In Montgomery County, Maryland a strong engineering focus and awareness within the facilities management arena has led to impressive levels of savings in both new construction and existing County-owned buildings. Key to the County’s success has been the insight and wisdom of its energy and engineering staff who understand that buildings must be treated as dynamic systems. First, they must be properly designed and commissioned to take advantage of the synergies between energy-efficient design and technologies. Second, the County has leveraged major dollar savings by plugging the leaks in its 187 existing buildings that constitute fully 3.25 million square feet of space. The facilities include a judicial center, libraries, police and fire stations, community health centers, day care centers, halfway houses, and recreation centers.



Montgomery County’s foremost success has been the delivery of deep savings. For new construction, it has met the aggressive goal of saving 40% of the energy used in a typical new facility. Similarly, it is achieving 30-40% savings in retrofits. Remarkably, these major savings have been achieved with limited dollars. The County has also recognized that its facilities’ operations must be continually refined. It has been a national leader in the field of commissioning buildings, stemming the erosion of measure savings while assuring dollar savings that can be used for social purposes such as adding staff to the police force and books to local libraries.

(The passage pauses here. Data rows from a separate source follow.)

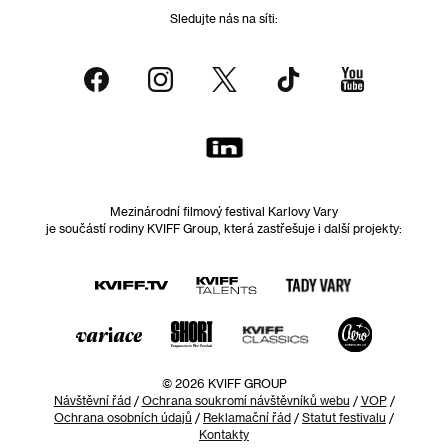
Sledujte nás na síti:
Mezinárodní filmový festival Karlovy Vary
je součástí rodiny KVIFF Group, která zastřešuje i další projekty:
© 2026 KVIFF GROUP
Návštěvní řád
/
Ochrana soukromí návštěvníků webu
/
VOP
/
Ochrana osobních údajů
/
Reklamační řád
/
Statut festivalu
/
Kontakty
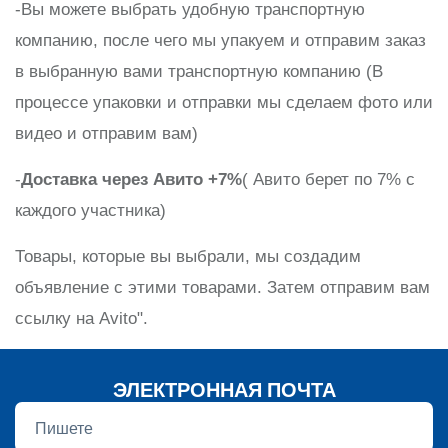
-Вы можете выбрать удобную транспортную
компанию, после чего мы упакуем и отправим заказ
в выбранную вами транспортную компанию (В
процессе упаковки и отправки мы сделаем фото или
видео и отправим вам)
-
Доставка через Авито +7%
( Авито берет по 7% с
каждого участника)
Товары, которые вы выбрали, мы создадим
объявление с этими товарами. Затем отправим вам
ссылку на Avito".
ЭЛЕКТРОННАЯ ПОЧТА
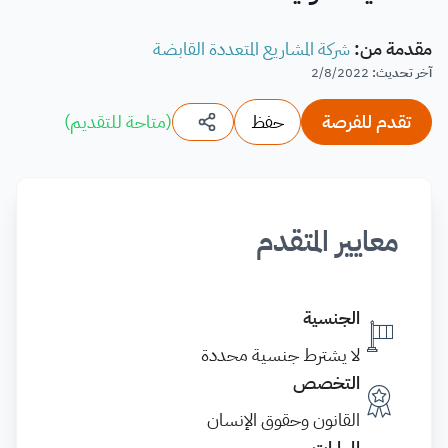
مقدمة من
:
شركة المشاريع المتعددة القابضة
آخر تحديث
:
2/8/2022
تقدم للفرصة
حفظ
(
متاحة للتقديم
)
معايير المتقدم
الجنسية
لا يشترط جنسية محددة
التخصص
القانون وحقوق الإنسان
المهارات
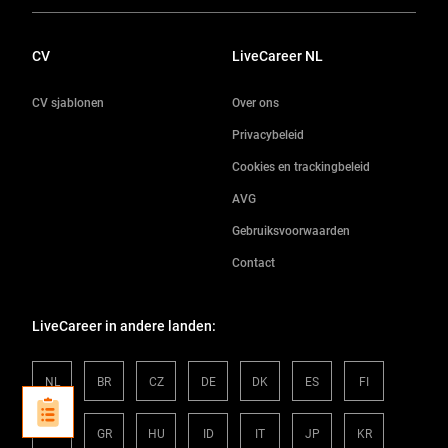
CV
LiveCareer NL
CV sjablonen
Over ons
Privacybeleid
Cookies en trackingbeleid
AVG
Gebruiksvoorwaarden
Contact
LiveCareer in andere landen:
NL
BR
CZ
DE
DK
ES
FI
FR
GR
HU
ID
IT
JP
KR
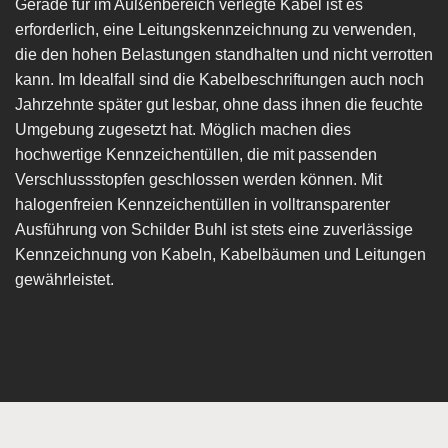
Gerade für im Außenbereich verlegte Kabel ist es
erforderlich, eine Leitungskennzeichnung zu verwenden,
die den hohen Belastungen standhalten und nicht verrotten
kann. Im Idealfall sind die Kabelbeschriftungen auch noch
Jahrzehnte später gut lesbar, ohne dass ihnen die feuchte
Umgebung zugesetzt hat. Möglich machen dies
hochwertige Kennzeichentüllen, die mit passenden
Verschlussstopfen geschlossen werden können. Mit
halogenfreien Kennzeichentüllen in volltransparenter
Ausführung von Schilder Buhl ist stets eine zuverlässige
Kennzeichnung von Kabeln, Kabelbäumen und Leitungen
gewährleistet.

The County has also placed considerable emphasis on retrofitting existing facilities, drawing incentives from local utilities where possible. It is a Green Lights Partner and as such has the goal of retrofitting 100% of its facilities by the year 2000. (It has already addressed 56% of its square footage.) And having established an impressive track record, the engineering staff has earned credibility within the County government so that it can get projects approved expeditiously.



The bottom line is that the County’s total electricity use has fallen by 5% since 1992. Even as it added 343,000 square feet of new space, its energy bill has remained stable. Cumulative cost savings of $2.3 million from 1992 to 1995 have resulted from the installation of energy management control systems, roof insulation, lighting upgrades, and design guidelines. Thanks to its investments in efficiency, Montgomery County expects over $5 million in cumulative energy cost savings by the turn of the century. Furthermore, it has leveraged non-energy related benefits such as improved work environments, promoting environmental responsibility, while setting a powerful example for private sector firms. And in the process, the County has been able to allocate saved energy dollars to more important public programs. These are the result of a facilities staff doing an exceptional job, developing a template for similar County and local government initiatives.